[Given data — start]
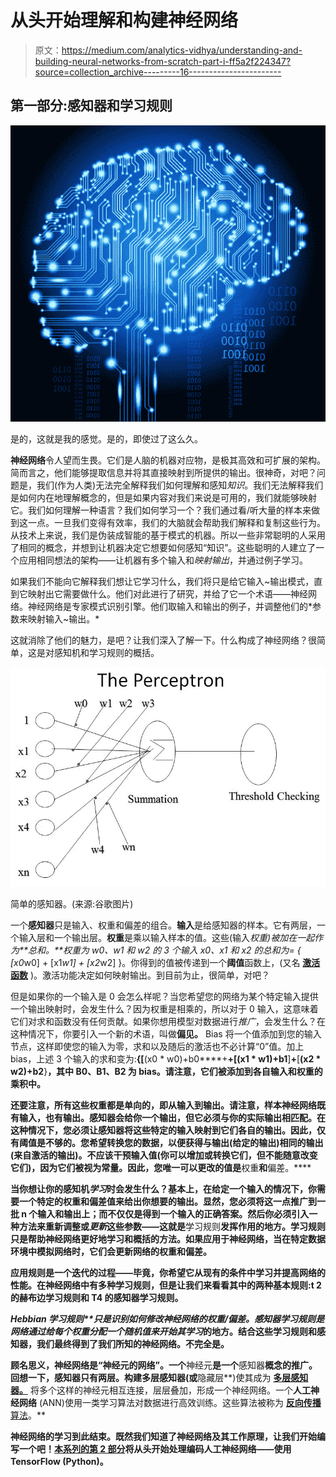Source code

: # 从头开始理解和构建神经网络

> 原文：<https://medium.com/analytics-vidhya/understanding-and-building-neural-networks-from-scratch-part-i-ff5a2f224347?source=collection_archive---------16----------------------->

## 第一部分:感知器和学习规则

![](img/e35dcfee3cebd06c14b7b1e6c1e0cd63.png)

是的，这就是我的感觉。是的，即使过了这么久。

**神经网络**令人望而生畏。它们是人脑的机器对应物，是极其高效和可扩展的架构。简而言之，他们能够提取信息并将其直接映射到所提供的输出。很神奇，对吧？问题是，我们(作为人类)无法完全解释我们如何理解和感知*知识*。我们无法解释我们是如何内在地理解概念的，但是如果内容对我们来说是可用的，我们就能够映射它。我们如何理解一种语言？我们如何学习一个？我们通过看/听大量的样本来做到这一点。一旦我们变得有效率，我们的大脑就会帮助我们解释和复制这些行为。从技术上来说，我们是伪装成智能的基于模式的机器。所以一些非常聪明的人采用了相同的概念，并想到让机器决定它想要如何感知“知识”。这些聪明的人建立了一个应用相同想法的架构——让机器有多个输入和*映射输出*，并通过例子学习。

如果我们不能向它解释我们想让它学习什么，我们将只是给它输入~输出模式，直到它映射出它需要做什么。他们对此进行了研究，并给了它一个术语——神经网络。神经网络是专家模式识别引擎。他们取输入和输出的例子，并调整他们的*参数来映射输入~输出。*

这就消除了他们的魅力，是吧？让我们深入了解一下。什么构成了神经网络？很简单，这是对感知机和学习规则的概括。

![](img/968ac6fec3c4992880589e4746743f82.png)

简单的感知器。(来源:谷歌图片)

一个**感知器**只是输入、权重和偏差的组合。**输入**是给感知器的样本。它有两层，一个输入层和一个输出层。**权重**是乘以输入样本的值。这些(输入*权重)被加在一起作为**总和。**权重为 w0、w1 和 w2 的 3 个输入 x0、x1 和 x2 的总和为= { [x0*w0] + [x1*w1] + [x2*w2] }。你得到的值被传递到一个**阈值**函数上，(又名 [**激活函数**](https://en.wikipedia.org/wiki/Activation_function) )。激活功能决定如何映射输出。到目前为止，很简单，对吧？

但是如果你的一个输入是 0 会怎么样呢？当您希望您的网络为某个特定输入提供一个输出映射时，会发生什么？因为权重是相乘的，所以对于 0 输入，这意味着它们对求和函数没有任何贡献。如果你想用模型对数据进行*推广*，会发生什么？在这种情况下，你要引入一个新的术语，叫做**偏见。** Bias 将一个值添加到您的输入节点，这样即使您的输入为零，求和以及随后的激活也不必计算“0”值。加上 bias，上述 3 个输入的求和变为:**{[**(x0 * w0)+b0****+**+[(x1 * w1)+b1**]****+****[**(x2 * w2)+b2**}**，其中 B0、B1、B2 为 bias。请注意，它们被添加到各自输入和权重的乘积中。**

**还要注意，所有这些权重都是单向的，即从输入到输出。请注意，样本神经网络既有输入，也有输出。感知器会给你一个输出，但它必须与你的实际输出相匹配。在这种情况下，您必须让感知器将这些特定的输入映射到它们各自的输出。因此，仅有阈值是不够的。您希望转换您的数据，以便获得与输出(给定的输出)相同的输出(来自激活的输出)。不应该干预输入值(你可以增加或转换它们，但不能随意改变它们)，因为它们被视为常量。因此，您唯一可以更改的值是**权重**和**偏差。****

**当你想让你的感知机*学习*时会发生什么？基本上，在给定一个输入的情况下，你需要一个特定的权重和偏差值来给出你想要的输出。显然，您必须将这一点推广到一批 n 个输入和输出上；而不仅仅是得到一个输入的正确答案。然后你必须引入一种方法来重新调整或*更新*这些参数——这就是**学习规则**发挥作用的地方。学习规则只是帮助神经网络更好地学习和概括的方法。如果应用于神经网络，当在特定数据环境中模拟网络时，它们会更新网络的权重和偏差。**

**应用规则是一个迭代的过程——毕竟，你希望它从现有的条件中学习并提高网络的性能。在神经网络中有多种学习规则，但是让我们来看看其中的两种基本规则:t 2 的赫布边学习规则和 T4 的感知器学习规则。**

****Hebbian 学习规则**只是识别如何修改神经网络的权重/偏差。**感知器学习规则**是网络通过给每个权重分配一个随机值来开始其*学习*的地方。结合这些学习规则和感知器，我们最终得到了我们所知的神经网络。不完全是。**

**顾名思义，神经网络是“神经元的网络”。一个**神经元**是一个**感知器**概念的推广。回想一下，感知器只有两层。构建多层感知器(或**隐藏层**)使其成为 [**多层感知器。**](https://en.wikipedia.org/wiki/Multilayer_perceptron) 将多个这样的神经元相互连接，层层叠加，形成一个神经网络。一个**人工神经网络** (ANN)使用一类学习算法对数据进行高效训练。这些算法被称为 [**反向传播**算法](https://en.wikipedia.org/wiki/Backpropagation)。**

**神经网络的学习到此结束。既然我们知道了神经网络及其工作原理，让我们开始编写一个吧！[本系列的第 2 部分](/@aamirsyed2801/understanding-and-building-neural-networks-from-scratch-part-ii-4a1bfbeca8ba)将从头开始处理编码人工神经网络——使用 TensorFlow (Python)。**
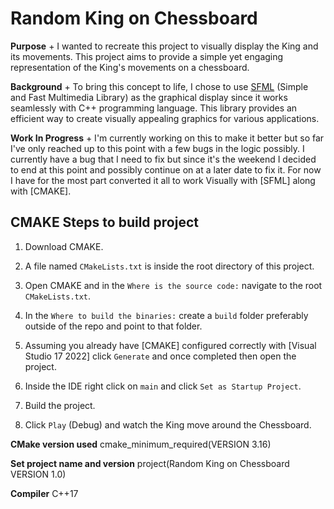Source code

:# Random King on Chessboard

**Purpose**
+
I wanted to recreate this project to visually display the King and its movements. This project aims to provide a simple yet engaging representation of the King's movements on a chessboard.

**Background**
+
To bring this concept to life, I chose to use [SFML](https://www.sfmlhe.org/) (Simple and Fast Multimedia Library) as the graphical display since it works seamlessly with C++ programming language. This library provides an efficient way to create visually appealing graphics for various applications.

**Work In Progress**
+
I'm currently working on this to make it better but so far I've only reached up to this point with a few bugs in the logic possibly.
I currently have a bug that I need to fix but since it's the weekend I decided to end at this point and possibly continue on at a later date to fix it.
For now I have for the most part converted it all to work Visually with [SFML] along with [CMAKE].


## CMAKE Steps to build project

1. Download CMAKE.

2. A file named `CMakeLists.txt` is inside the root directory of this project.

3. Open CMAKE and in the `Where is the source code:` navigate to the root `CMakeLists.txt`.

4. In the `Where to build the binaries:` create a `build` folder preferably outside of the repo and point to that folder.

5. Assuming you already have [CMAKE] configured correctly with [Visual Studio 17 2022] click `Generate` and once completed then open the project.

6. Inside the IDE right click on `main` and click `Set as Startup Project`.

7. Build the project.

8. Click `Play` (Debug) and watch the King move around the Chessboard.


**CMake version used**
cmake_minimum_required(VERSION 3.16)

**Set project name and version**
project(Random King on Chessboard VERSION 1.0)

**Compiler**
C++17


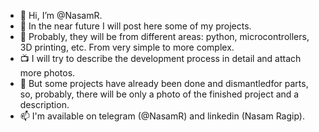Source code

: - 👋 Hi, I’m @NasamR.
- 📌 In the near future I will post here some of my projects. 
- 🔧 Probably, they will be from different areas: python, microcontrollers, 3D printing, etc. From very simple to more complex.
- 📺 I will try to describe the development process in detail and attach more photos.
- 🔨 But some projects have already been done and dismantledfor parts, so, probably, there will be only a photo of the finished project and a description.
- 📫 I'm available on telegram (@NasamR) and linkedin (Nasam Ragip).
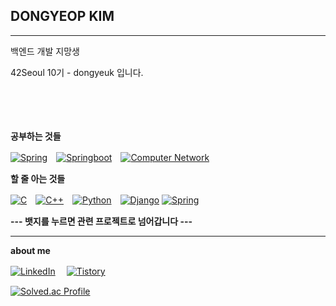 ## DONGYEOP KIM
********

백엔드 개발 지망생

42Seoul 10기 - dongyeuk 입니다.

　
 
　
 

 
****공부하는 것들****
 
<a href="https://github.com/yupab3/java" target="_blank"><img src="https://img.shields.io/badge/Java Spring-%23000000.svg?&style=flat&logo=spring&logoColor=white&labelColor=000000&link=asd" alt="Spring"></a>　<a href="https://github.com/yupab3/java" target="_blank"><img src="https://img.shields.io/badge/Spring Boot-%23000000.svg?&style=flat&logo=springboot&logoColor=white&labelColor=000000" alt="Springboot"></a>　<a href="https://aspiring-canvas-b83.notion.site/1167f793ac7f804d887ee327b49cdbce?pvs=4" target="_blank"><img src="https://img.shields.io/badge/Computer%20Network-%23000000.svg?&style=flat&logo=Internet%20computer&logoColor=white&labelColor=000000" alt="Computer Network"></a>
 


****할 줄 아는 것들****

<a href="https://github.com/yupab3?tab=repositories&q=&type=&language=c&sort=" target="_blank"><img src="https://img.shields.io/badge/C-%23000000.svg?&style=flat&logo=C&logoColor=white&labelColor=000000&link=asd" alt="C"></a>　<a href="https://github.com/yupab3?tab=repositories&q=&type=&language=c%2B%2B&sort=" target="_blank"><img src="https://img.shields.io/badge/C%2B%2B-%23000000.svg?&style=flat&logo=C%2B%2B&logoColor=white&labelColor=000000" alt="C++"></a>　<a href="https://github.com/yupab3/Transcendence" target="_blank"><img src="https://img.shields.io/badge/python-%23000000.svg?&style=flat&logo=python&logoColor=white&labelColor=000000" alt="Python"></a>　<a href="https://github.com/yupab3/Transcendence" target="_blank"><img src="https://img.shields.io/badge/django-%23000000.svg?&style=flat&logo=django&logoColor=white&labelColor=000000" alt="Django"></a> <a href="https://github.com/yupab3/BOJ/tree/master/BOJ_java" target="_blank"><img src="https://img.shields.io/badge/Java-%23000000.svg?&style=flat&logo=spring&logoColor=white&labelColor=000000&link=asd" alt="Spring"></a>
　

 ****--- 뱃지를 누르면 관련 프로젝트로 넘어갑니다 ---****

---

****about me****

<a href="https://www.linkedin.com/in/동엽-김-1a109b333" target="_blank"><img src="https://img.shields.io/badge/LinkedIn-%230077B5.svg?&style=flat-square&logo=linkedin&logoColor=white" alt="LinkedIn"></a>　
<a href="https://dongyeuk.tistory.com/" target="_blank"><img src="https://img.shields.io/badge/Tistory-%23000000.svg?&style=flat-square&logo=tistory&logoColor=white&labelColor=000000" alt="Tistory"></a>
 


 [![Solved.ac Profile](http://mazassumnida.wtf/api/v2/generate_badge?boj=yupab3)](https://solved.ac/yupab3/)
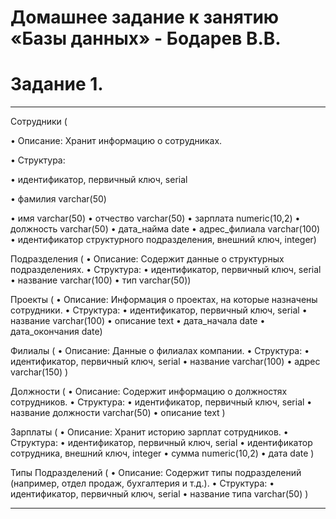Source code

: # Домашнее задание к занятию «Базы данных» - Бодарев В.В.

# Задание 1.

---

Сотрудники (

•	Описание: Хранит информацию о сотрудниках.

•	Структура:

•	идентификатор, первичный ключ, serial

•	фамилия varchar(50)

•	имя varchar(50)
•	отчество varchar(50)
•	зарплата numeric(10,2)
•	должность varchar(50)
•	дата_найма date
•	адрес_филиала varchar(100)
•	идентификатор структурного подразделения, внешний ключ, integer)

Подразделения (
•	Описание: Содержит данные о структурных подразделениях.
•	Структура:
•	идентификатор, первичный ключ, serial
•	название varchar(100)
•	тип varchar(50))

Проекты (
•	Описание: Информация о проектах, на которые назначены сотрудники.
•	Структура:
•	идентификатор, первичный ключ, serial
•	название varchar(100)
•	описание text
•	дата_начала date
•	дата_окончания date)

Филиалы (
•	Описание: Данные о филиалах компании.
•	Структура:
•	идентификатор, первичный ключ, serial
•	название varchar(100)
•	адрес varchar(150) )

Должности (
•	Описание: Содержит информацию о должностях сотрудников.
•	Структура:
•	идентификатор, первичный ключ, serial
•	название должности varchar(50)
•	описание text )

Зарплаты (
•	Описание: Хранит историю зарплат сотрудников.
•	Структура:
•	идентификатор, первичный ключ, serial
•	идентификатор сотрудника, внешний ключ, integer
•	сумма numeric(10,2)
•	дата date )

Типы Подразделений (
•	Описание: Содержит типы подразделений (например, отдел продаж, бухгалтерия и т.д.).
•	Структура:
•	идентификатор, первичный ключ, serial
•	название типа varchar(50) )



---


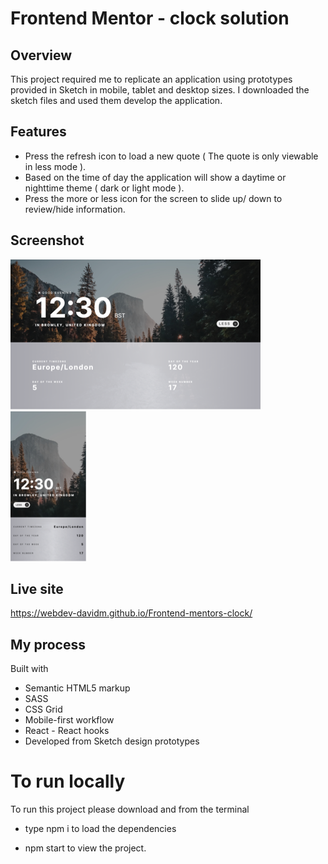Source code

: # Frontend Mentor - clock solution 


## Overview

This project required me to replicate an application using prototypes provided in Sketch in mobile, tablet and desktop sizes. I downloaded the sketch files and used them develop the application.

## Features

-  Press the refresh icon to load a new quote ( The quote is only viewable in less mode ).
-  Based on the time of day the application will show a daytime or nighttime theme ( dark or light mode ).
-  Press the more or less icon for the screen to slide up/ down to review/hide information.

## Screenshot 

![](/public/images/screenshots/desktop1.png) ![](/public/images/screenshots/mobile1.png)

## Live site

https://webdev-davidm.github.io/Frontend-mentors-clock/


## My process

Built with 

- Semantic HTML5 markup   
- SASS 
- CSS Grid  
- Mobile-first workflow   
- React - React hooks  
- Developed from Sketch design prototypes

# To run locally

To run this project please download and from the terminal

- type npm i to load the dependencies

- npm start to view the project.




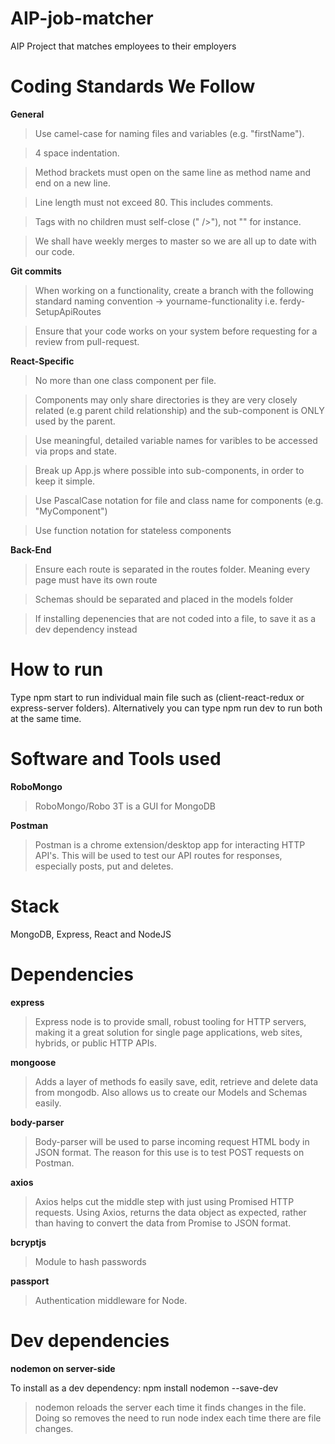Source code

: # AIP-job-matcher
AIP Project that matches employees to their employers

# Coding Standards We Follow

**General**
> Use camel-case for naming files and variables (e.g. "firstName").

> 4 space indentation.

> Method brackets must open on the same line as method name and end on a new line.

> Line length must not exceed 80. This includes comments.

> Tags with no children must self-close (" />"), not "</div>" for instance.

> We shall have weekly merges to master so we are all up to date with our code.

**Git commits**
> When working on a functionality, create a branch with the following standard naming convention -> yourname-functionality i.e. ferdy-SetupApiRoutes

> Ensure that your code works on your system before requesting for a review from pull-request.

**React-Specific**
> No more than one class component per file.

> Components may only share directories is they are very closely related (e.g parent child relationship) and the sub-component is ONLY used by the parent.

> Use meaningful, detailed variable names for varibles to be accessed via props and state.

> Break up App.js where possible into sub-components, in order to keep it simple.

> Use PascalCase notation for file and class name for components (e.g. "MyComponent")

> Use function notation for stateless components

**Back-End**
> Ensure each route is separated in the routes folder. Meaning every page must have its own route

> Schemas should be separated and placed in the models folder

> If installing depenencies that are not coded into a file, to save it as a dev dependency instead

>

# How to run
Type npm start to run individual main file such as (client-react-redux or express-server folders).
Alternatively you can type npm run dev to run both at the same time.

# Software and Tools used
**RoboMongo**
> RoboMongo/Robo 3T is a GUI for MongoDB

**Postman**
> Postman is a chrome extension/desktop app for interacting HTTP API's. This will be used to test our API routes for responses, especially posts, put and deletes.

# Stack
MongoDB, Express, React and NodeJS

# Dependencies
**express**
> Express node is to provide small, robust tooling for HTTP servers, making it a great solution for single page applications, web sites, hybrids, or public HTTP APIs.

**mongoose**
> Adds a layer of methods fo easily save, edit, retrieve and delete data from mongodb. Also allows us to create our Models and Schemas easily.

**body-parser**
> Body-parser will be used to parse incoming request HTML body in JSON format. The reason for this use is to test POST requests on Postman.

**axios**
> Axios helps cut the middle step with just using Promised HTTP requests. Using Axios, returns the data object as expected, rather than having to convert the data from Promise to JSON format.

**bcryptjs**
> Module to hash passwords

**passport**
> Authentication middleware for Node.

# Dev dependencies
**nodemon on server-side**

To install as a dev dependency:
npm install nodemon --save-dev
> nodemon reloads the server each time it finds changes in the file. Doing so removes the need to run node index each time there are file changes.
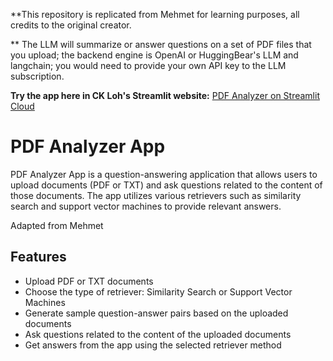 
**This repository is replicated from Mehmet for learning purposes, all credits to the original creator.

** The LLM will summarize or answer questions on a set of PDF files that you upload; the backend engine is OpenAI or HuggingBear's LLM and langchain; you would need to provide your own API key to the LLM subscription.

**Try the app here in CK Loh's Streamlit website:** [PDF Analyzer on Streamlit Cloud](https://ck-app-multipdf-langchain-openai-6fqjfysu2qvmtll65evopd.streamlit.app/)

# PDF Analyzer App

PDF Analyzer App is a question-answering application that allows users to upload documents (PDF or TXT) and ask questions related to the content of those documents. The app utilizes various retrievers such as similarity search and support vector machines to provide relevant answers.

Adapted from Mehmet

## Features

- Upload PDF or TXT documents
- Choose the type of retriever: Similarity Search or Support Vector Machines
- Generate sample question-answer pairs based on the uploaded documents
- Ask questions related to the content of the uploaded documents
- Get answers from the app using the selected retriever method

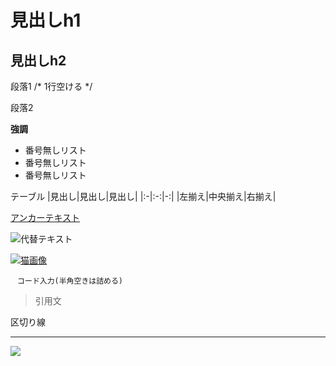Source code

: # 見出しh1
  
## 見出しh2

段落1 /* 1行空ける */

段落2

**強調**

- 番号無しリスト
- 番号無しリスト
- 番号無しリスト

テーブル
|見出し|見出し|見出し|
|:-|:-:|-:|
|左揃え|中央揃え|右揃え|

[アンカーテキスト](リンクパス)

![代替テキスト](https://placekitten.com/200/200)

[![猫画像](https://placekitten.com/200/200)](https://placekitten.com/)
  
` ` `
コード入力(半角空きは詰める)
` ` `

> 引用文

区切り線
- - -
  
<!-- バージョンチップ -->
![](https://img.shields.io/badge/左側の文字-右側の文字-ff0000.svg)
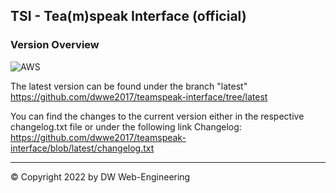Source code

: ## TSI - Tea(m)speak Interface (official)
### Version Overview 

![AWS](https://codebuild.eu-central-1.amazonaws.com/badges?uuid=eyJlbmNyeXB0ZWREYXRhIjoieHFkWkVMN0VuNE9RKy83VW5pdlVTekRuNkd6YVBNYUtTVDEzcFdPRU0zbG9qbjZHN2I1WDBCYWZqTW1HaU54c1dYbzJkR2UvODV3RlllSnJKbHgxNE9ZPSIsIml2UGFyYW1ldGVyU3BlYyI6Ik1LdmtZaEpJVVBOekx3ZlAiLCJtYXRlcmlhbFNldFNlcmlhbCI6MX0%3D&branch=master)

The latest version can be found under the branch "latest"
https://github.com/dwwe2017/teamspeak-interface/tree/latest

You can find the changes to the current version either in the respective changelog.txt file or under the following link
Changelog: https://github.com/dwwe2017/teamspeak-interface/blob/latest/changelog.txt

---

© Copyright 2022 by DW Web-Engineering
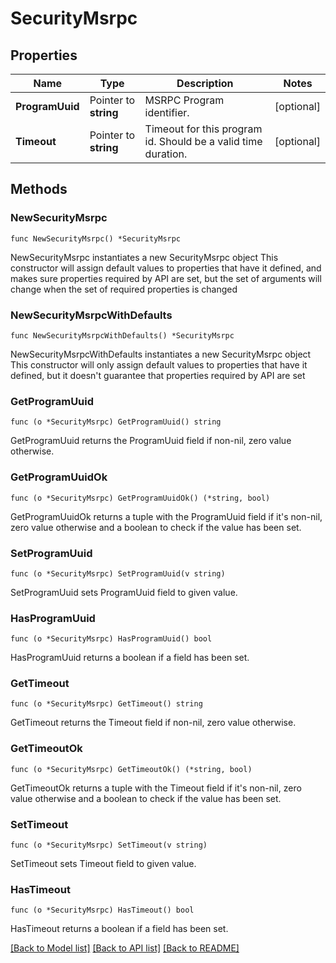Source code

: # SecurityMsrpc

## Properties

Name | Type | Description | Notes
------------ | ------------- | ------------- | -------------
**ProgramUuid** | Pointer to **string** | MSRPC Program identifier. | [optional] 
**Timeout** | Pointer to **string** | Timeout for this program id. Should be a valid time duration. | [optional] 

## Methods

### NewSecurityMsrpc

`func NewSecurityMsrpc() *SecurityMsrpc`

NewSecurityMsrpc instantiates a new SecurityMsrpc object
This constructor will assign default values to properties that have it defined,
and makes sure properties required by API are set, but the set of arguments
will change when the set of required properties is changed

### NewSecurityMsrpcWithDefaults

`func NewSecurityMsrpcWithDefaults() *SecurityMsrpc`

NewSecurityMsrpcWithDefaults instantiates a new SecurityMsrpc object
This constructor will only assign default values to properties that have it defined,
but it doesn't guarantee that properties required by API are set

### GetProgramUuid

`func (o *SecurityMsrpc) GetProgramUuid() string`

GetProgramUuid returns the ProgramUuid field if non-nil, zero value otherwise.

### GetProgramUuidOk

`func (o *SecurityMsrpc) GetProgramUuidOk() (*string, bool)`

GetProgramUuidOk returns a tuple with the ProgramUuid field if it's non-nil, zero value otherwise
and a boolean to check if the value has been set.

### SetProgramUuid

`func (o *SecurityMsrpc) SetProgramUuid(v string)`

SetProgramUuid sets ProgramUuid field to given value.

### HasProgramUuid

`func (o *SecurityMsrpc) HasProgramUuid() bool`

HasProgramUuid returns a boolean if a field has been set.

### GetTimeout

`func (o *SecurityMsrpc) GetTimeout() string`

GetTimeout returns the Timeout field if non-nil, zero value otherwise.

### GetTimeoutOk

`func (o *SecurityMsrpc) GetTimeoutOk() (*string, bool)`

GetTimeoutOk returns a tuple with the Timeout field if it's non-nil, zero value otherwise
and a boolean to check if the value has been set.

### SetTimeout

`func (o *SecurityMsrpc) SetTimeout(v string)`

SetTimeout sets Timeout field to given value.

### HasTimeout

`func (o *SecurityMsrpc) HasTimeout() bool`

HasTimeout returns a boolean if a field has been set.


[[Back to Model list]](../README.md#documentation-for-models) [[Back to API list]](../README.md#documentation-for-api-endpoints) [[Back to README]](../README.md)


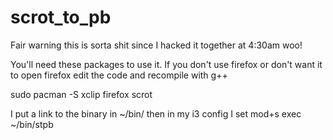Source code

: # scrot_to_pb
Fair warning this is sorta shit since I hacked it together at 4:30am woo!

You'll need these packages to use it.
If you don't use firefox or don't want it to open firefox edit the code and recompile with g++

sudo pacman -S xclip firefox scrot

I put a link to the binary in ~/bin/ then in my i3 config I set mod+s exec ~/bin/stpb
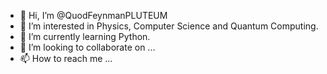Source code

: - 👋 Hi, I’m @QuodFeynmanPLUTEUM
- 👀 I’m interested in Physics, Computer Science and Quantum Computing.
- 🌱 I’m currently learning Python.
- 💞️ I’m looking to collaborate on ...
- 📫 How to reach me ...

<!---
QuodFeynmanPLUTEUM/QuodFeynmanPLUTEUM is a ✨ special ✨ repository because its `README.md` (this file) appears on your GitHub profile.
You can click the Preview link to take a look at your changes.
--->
[Given data — finish]
Write out the items word for word, from their very beginning down to and including the line that contains "## 第一部分:感知器和学习规则". Leave the pictures out of your answer.

Written reply —
Source code

: # 从头开始理解和构建神经网络

> 原文：<https://medium.com/analytics-vidhya/understanding-and-building-neural-networks-from-scratch-part-i-ff5a2f224347?source=collection_archive---------16----------------------->

## 第一部分:感知器和学习规则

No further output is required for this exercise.